Consider the following, Herodotus the guy stickied too the board is perhaps one of the biggest bullshitters of the Roman story/history, yet we have to use most of his writings to help put the time period into perspective.
It is actually quite fitting to have him as a mascot on this board as a lot of anons ascribe to a lot of "conspiracy" theories and historical propaganda that has made it through the ages (myself included at times)
>>3321747
>Herodotus
>Roman
the absolute state of this board
>>3321819
I know he is from Halicarnassus. I meant to say Greek my nigga. Thanks
I would say a truly reliable history begins only in the 19th century. This is when you have the beginning of mass literacy, photography, the beginning of telecommunication (telegraph) and a much larger number of records. Before this period, it is at least theoretically possible that the handful of literate people could have faked records to a large extent and invented history without many realizing or caring about it. Most people didn't even know what country they were living in, who their ruler actually was and how did they look like, how big the world actually was...

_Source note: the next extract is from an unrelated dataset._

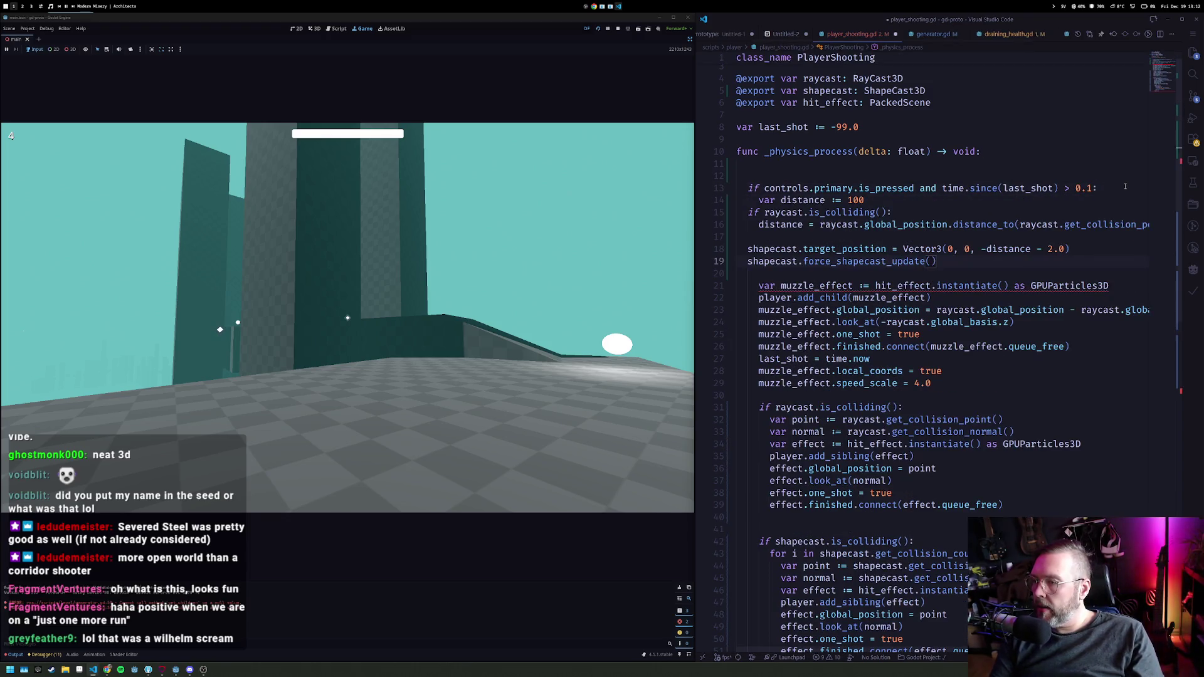
Step: Indent the distance, raycast and shapecast block inside the shooting check, remove blank lines, and save
{"action": "key", "text": "shift+Up"}
{"action": "key", "text": "shift+Up"}
{"action": "key", "text": "Tab"}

Also,a huge amount of knowledge about the past was lost simply because materials like the paper in manuscripts and books, clothing, building materials, wood carvings simply decay with time. Many "old" books are copies of copies of copies. Most "medieval" castles were build or rebuild in the 18-19th centuries. Most armors you see in museums are replicas and Victorian era interpretations. What we have is only a poor reconstruction of the past and entire chunks could be missing and be almost impossible to recover. And it only gets worse the more you go into the past.
I think that talking about "ancient" and "medieval" periods aside from the very general points becomes no different than discussing video game lore. You even have kids larping as one side or the other in both cases.